BuddyPress Still Not Ready for Primetime

-BuddyPress Logo-Over the past month I’ve been doing a significant amount of development as I was rolling out the new Facebook application statistics service over at AllFacebook. Everything has been pretty smooth and I think I’ve created a pretty nice platform for building new tools on top of it in the near future. The only problem has been my hosting. Over the past month or two, my blogs have been overloading my server.

It’s really not a ridiculous amount of load for a large hosting environment but my host couldn’t handle it and I was overloading other sites that were sharing my server. After much consideration I’ve decided to go with a dedicated server and one thing which I wanted to include was a new instance of Wordpress MU. What is Wordpress MU? If you’ve registered for Wordpress.com then you’ve already interacted with it.

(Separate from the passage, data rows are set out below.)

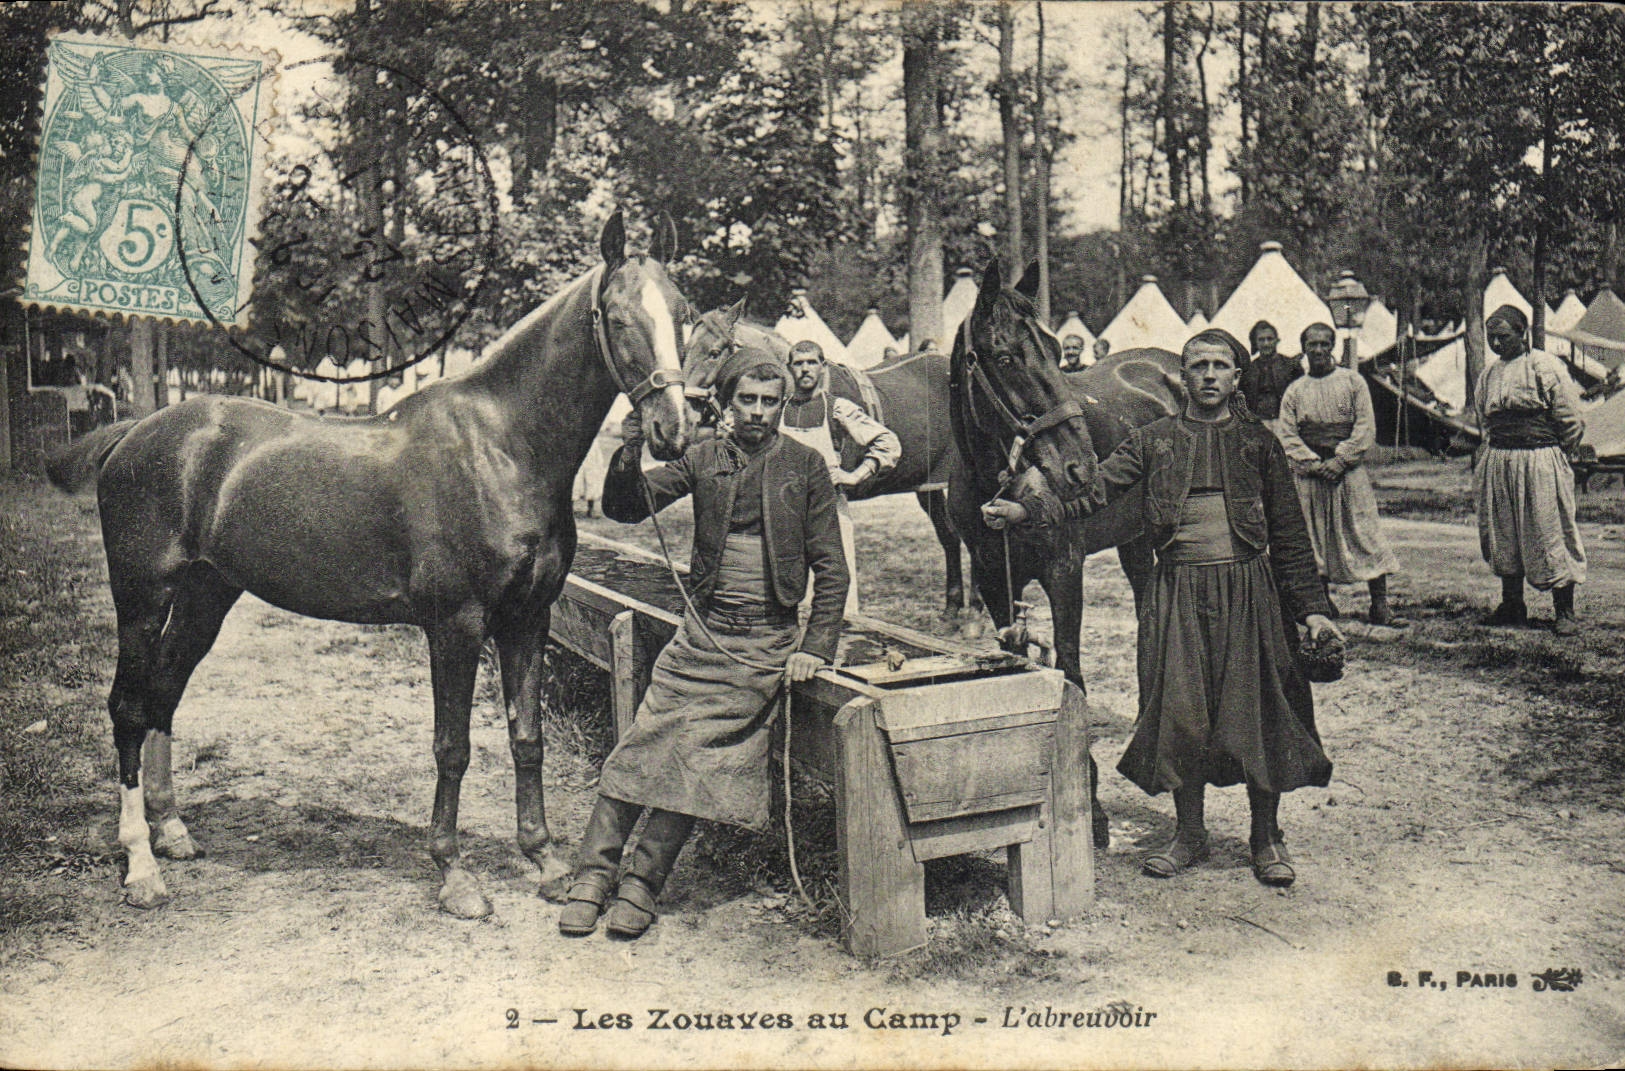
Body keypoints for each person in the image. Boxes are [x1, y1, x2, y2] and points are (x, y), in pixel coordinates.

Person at [981, 328, 1341, 887]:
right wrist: (1026, 513)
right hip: (1176, 592)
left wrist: (1313, 609)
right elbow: (1093, 492)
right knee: (1180, 712)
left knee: (1260, 711)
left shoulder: (1260, 444)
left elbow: (1290, 534)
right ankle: (1188, 833)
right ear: (1185, 375)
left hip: (1248, 591)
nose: (1209, 375)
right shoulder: (1153, 441)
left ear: (1236, 377)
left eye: (1221, 366)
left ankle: (1266, 836)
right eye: (1198, 365)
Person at [557, 351, 848, 941]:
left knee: (698, 756)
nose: (760, 413)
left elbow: (833, 570)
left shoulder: (806, 465)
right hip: (700, 635)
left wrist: (814, 645)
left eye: (771, 402)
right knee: (644, 741)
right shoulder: (704, 457)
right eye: (749, 400)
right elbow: (626, 507)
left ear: (783, 406)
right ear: (727, 402)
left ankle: (642, 884)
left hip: (763, 648)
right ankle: (591, 875)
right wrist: (629, 450)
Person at [1277, 323, 1406, 626]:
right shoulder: (1295, 390)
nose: (1318, 350)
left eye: (1324, 344)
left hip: (1347, 474)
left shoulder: (1353, 382)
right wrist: (1312, 462)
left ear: (1332, 346)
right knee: (1314, 537)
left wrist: (1341, 459)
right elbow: (1287, 434)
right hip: (1312, 476)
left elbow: (1365, 427)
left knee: (1364, 534)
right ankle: (1322, 604)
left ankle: (1380, 605)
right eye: (1312, 345)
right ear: (1304, 348)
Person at [1475, 304, 1586, 635]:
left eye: (1503, 337)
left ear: (1522, 333)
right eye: (1491, 337)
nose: (1496, 344)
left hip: (1539, 459)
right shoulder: (1489, 374)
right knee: (1505, 533)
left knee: (1548, 529)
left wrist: (1556, 452)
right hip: (1500, 460)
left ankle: (1564, 610)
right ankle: (1512, 604)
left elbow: (1571, 419)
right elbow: (1484, 419)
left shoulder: (1544, 365)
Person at [782, 339, 901, 614]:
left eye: (812, 362)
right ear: (789, 368)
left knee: (835, 598)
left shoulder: (837, 408)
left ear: (823, 367)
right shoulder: (779, 409)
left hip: (829, 512)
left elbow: (888, 442)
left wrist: (857, 475)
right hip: (786, 513)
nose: (805, 369)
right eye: (798, 364)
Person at [1238, 319, 1301, 426]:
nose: (1266, 344)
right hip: (1257, 424)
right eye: (1261, 340)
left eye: (1269, 339)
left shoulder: (1290, 366)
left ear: (1277, 340)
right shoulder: (1248, 370)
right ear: (1256, 343)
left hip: (1286, 422)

It’s a simple system for launching a practically limitless network of blogs. The only problem with it is that there is practically no documentation. I spent 6 hours trying to get things configured this afternoon on my new Media Temple server so I could import all my blogs into a single Wordpress MU installation. The other reason I’m trying to make this shift a little more complicated than it should be is because I wanted to install BuddyPress.

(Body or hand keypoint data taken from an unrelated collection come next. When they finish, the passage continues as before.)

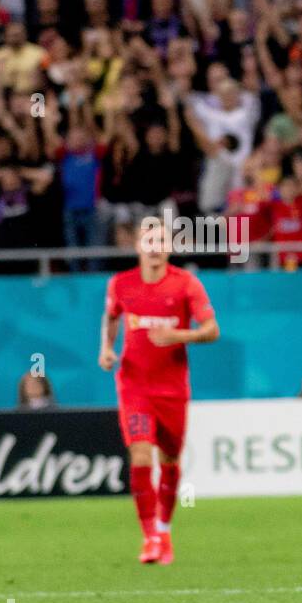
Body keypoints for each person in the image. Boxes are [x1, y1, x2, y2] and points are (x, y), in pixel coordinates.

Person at [98, 219, 220, 564]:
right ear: (138, 245)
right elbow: (111, 317)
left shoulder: (186, 284)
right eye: (149, 240)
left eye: (162, 240)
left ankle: (165, 530)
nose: (155, 246)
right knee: (140, 455)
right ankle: (150, 536)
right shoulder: (120, 284)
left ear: (169, 247)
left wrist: (181, 335)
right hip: (134, 384)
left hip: (172, 389)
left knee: (169, 461)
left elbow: (212, 330)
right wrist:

I previously wrote about BuddyPress, the custom social network for blogs recently acquired by Automattic. The service looks pretty slick and I figured it would at a minimum be a good platform for handling a large network of users. Unfortunately, BuddyPress only runs on Wordpress MU.

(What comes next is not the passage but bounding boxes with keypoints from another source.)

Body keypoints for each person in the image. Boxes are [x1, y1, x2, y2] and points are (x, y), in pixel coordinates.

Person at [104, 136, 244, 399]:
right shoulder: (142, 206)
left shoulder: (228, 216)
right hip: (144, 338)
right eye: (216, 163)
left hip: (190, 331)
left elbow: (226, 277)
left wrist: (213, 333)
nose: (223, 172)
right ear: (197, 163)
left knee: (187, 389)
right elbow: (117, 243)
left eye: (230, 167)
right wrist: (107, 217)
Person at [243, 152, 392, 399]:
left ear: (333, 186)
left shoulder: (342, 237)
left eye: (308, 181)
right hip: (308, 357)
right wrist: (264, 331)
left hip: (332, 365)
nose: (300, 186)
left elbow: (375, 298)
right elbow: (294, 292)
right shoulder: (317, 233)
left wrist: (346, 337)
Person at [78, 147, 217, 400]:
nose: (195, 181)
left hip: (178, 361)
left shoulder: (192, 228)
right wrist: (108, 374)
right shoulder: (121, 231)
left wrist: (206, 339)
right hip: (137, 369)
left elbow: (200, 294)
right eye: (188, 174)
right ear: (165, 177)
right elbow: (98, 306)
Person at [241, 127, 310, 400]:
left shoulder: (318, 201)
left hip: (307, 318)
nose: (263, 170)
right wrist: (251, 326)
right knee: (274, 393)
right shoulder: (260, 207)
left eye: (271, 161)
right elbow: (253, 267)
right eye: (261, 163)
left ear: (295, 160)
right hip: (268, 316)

The main point of this whole rambling is that I can’t figure out why on earth the guys at Automattic would require people to use Wordpress MU to get BuddyPress working. I completely understand why they would want the two systems to work together, but individual blogs should be able to install the plugin as well. For most readers, I’m probably losing you but trust me when I say that BuddyPress, the system which was going to turn all blogs into social networks, still has a ways to go before it goes mainstream.